Comparison of DLBCA with LEACH and LEACH-MAC in terms of load balancing under different scenarios

5.4 Network life cycle and energy consumption

Network life cycle and energy consumption are two important metrics in testing the performance of clustering algorithms of WSNs. Figure 12 illustrates the network life cycle of DLBCA, LEACH, and LEACH-MAC under different scenarios (WSN#1, WSN#2, WSN#3 and WSN#4). From Fig. 12 we can see that the proposed DLBCA obviously performs better than the others. LEACH has the shortest network life cycle. For LEACH, the first node dead time in WSN#1 and WSN#4 are about 700th round and 650th round, respectively. Meanwhile, in all the scenarios, half nodes of LEACH die in about 750th round. However, no dead nodes appear for LEACH-MAC and DLBCA in about 750th round. As it can be learnt from Fig. 12, the first node dead time of LEACH-MAC is about 50-100 rounds earlier than DLBCA. Thus, LEACH-MAC performs worse than DLBCA.

Fig. 12
figure 12

Comparison of DLBCA with LEACH and LEACH-MAC in terms of network life cycle under different scenarios

Figure 13 illustrates the comparison of the amount of energy consumption of DLBCA, LEACH, and LEACH-MAC under different scenarios. From Fig. 13, we can see that DLBCA performs best in energy efficiency.
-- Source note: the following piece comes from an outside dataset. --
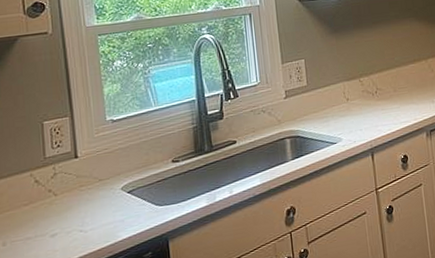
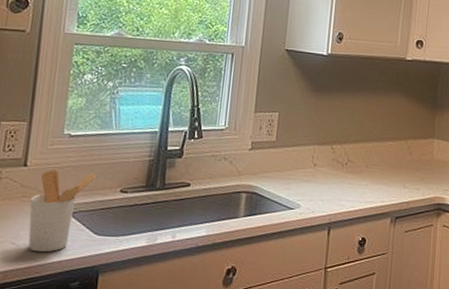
utensil holder: none [88,150,146,234] -> present [28,169,96,253]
The energy consumption of LEACH-MAC in each round is higher than DLBCA. The energy consumption of LEACH is the highest. Thus, the energy efficiency of LEACH is the worst.

Fig. 13
figure 13

Comparison of DLBCA with LEACH and LEACH-MAC in terms of energy consumption under different scenarios

6 Conclusion

This paper presents a distributed and load balancing hierarchical clustering algorithm. Each sensor node determines its own role and calculates the clustering structure without depending on the central node. When the network goes into the set-up phase, the sensors calculate the broadcast time \(t_{adv_{i}}(t_{\mu })\) based on the residual energy and distance to other sensors. When the time is \(t_{adv_{i}}(t_{\mu })\) and the current number of CHs is less than the specified number, the node broadcasts a message that it is being selected as a CH. In addition, this paper presents three matrixes: ND, Flag and FlagDis. The matrixes are designed to store the relationships between the sensor nodes and the distances between the nodes that have relationships. By means of the matrixes, the sensor nodes can determine the clustering structure and assign the appropriate CMs for CHs. Hence, the numbers of the assigned CMs in the clusters are balanced. Experimental results show that the proposed method is load balanced and energy efficient, and has longer network life cycle compared to LEACH and LEACH-MAC.